I can’t agree: he hasn’t made good on any of the promises he made when he came to power, the military isn’t building inroads of trust with the public officials who actually runs things at all, and they aren’t giving room for their significant coup allies to grow and expand their own domains ( so they’re becoming critics).

He’s trying to run on Charisma he doesn’t have, and leveraging relationships he doesn’t do much at all to maintain.

And now the revenues from the Suez Canal expansion aren’t giving the results he said they would.

And in a move that surprised the hell out of me, he sold the Saudis two of the islands off their coast; when his entire messaging strategy to the public is hypernationalism.

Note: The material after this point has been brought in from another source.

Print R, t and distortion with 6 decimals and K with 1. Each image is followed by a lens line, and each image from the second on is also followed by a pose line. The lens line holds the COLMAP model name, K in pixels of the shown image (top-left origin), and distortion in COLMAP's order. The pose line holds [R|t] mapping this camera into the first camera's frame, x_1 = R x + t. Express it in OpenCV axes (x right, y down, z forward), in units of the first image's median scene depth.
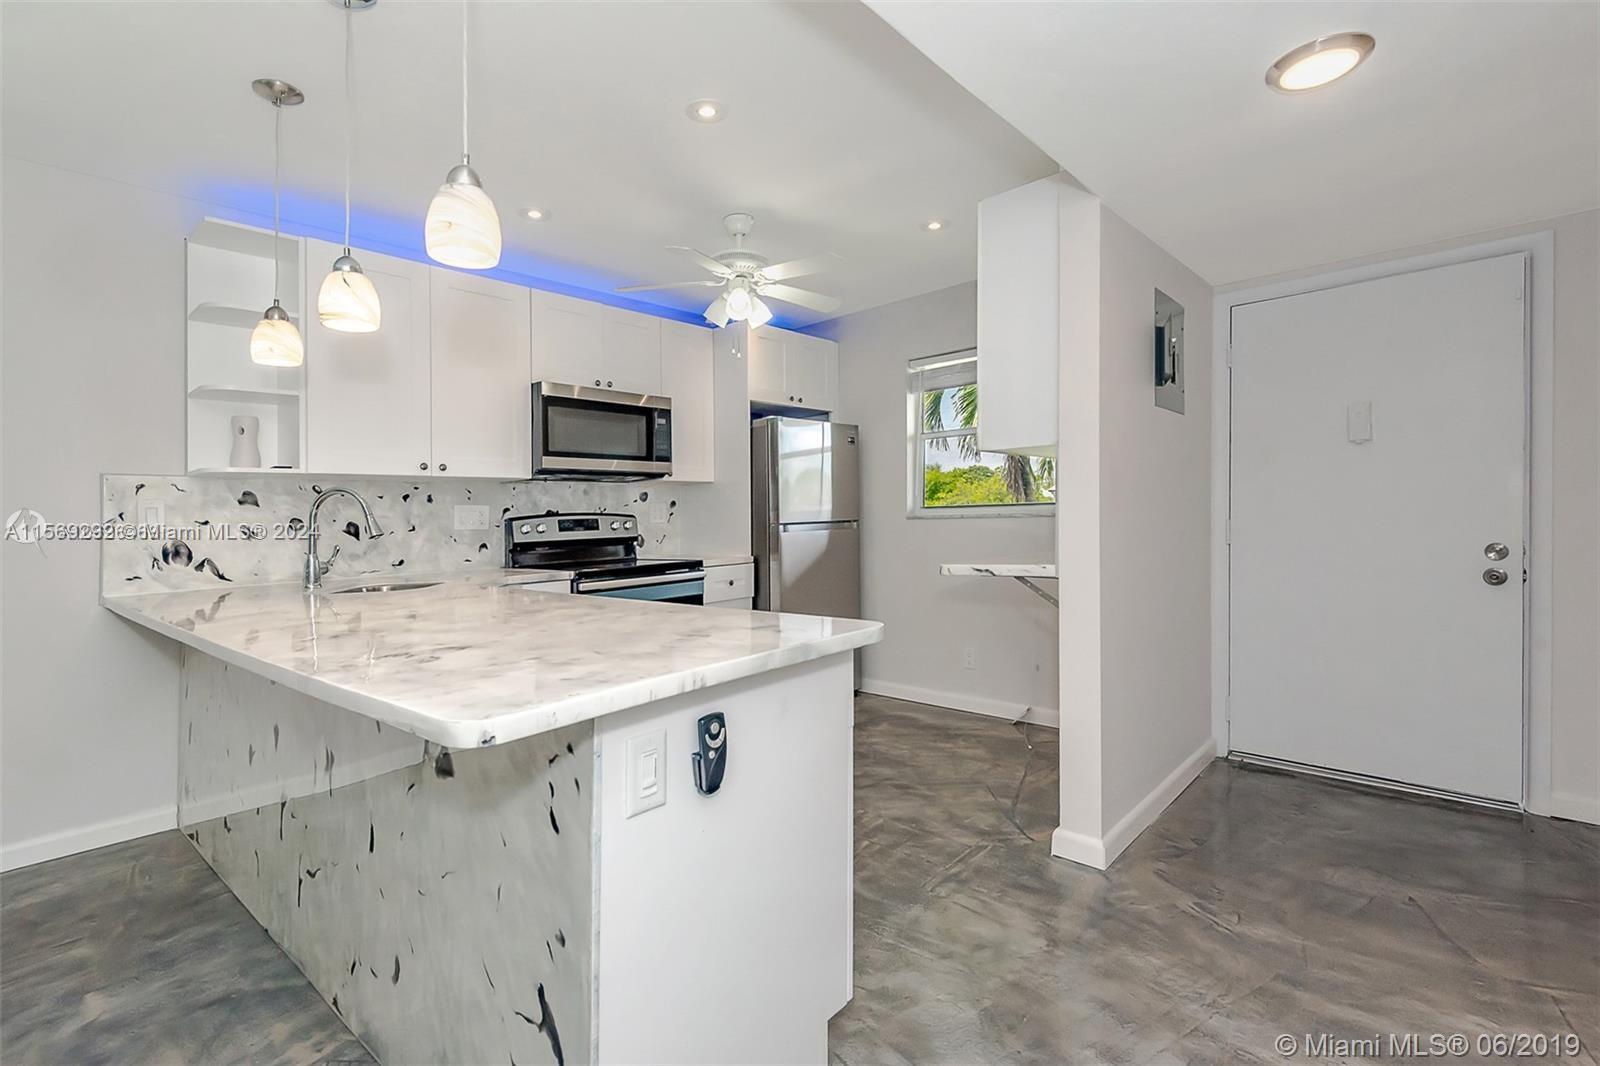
lens RADIAL K [[747.1, 0, 814.0], [0, 747.1, 517.7], [0, 0, 1]] dist [0.005321, -0.001289]
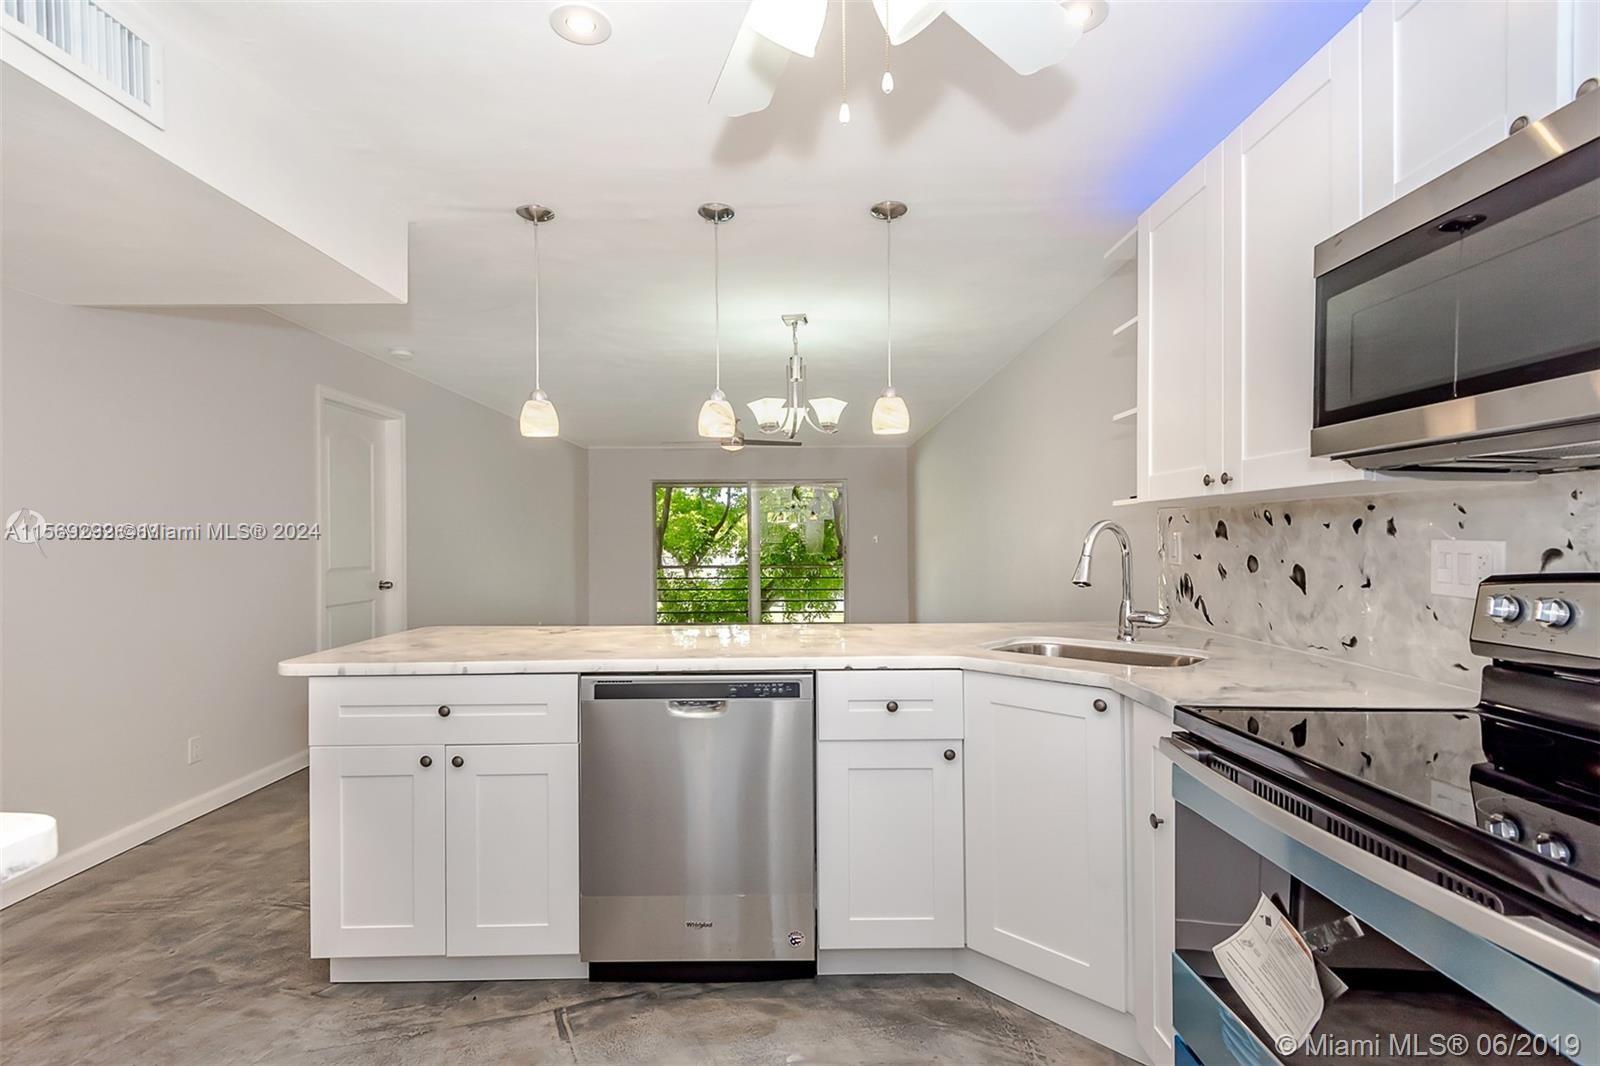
lens RADIAL K [[747.1, 0, 804.3], [0, 747.1, 535.4], [0, 0, 1]] dist [0.005321, -0.001289]
pose [[-0.744283, 0.027489, -0.667298, 0.123640], [0.021396, 0.999621, 0.017315, -0.037335], [0.667521, -0.001391, -0.744590, 1.128450]]
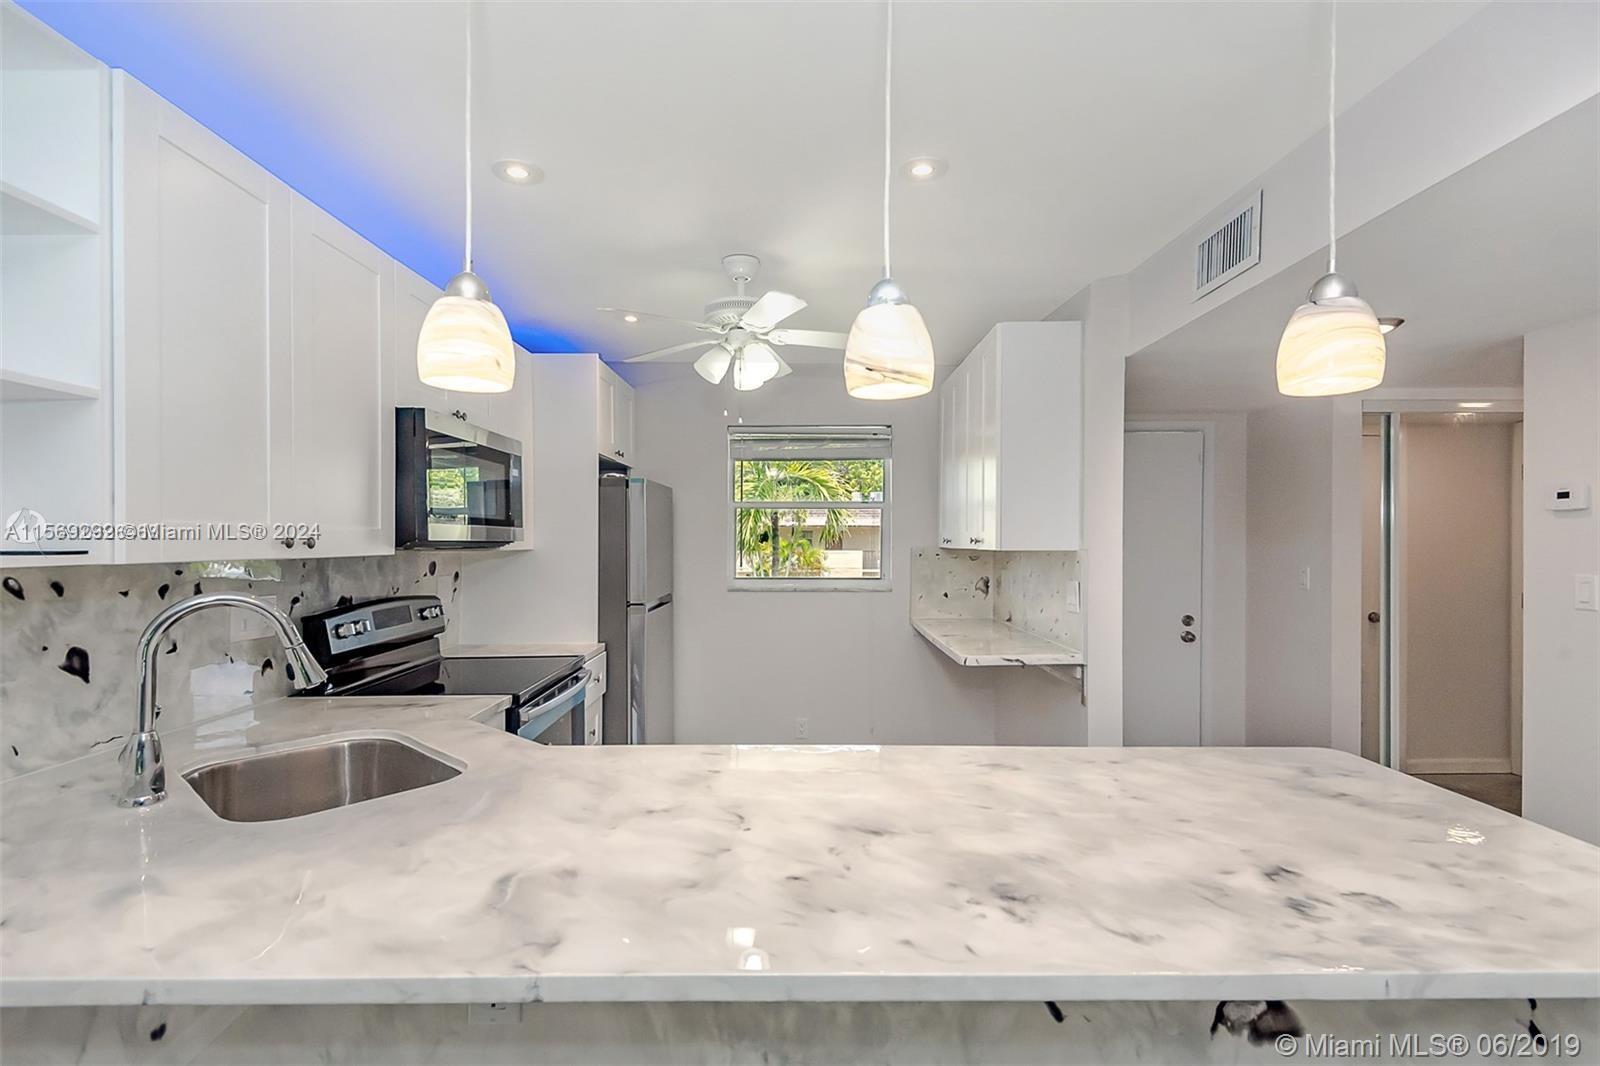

The very thing that would ask WTF?!? Y U GIVE THEM OUR LAND?!?

Even the Military’s Supreme Council, the very place Al-Sisi came from, has decided that it had to speak out and criticize him for this.

He’s losing legitimacy left and right. I don’t know if the military will go down with him, but he himself is fanning the flames to a fuse for a bomb that is going to explode.

The problem is that Iran is essentially a mini-Russia, with an even more dire demographic balance (and a similar birth-rate problem).

Persians are less than 50% of the population, and along with movements for Kurdish independence in the West, you have Baloch Independence in the East, and Azeri Independence in the North. They have a large military, not simply to antagonize the Arabs, but to keep all of these factitious groups under control.

Even without the Ayatollahs in power, it’s likely that they would (still) be lead by a regime of kleptocrats, who would be forcing the nation together.

They do have the culture to be more productive than they are; and much of the people living in the big cities are very secularized. But the very nature of their… “union” I think will always lead them towards some form of oligarchy.